Identification by cultivation on differential media

Cultivation of dermatophyte isolates on RG, RLA, BCP, and MHB media confirmed the macromorphological and micromorphological identification of dermatophytes. Increased pigmentation, changed medium color, hydrolysis of casein (Fig. 4), and increased conidiation were the factors used for this type of identification.

Figure 4
Figure 4:
(a–d) Cultivation on differential media. (a)Microsporum canis on RG medium: yellow pigment. (b) Trichophyton mentagrophytes on bromocresol purple: the medium turned purple. (c) M. canis on rice lactritmel agar: increase of pigmentation. (d) Dermatophytes on milk honey bromothymol blue: variation of the medium color.

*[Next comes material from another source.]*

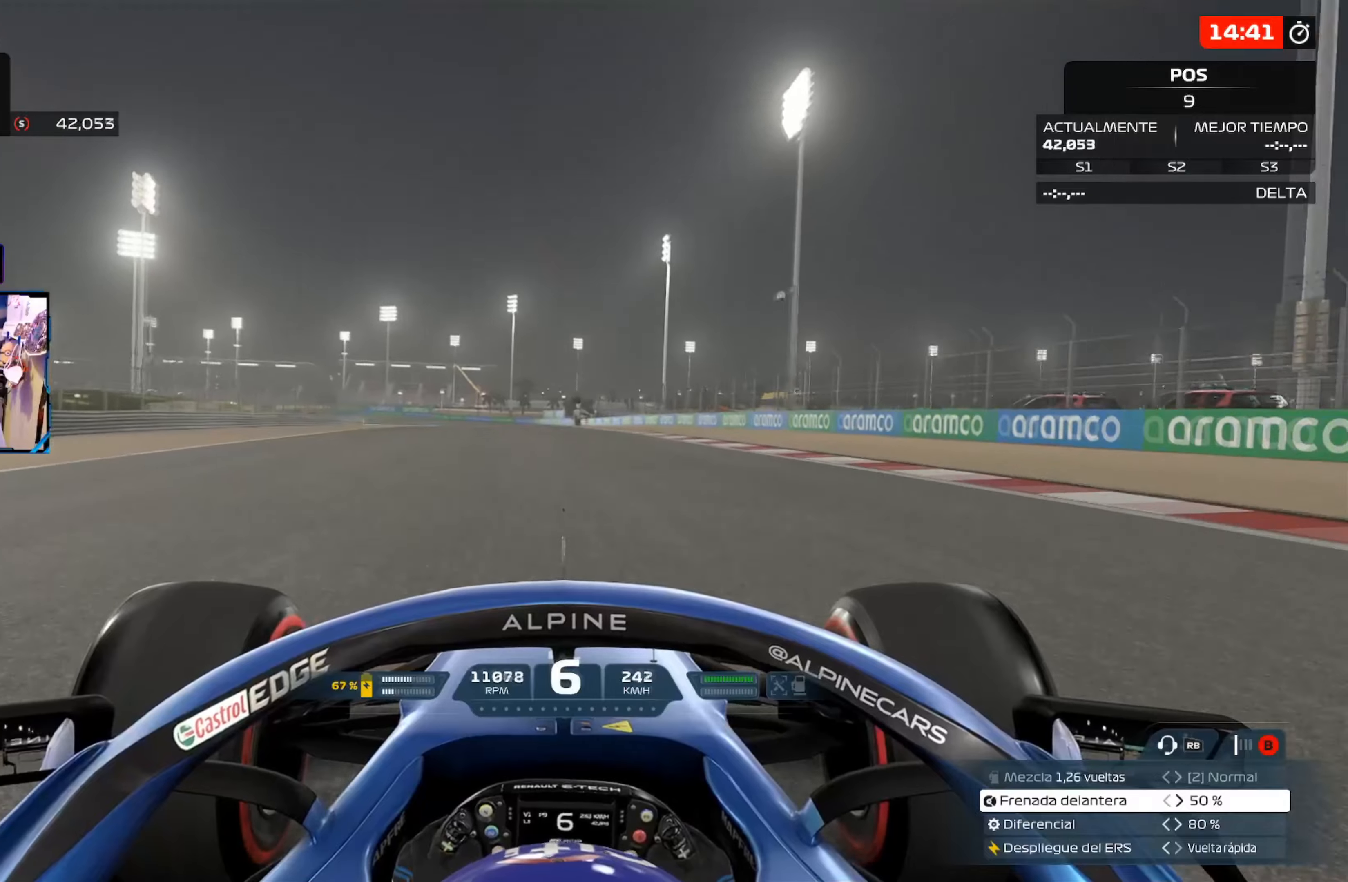
{"buttons": ["R2"], "left_stick": "center", "right_stick": "center", "events": []}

Molecular identification of dermatophytes

In the present study three molecular methods were used for identification of dermatophytes: PCR for amplification of ITS1 and ITS4 by common primer, followed by RFLP using MvaI; PCR using single repetitive oligonucleotides [(GACA)4]; and DNA sequencing, which was done only for four representative isolates.

Identification of dermatophyte isolates by common primer and RFLP

PCR with the ITS1/ITS4 primer set for 19 dermatophyte isolates resulted in amplified products of ∼690 bp specific for T. rubrum, T. mentagrophytes, E. floccosum, and T. violaceum (Figs 5 and 6) and of 740 bp for M. canis (Fig. 7).

Figure 5
Figure 5:
Agarose gel electrophoresis ofTrichophyton rubrum, Trichophyton mentagrophytes, and Epidermophyton floccosum DNA products. Lane 1: molecular weight marker; lanes 2–5: T. rubrum; lanes 6 and 7: T. mentagrophytes; and lane 8: E. floccosum.
Figure 6
Figure 6:
Agarose gel electrophoresis for PCR product of the internal transcribed spacer 1 and internal transcribed spacer 4 of theTrichophyton violaceum. Lane 1: molecular weight marker; lanes 2–8; T. violaceum.
Figure 7
Figure 7:
Agarose gel electrophoresisMicrosporum canis DNA products. Lane 1: molecular weight marker; lanes 2–8: M. canis.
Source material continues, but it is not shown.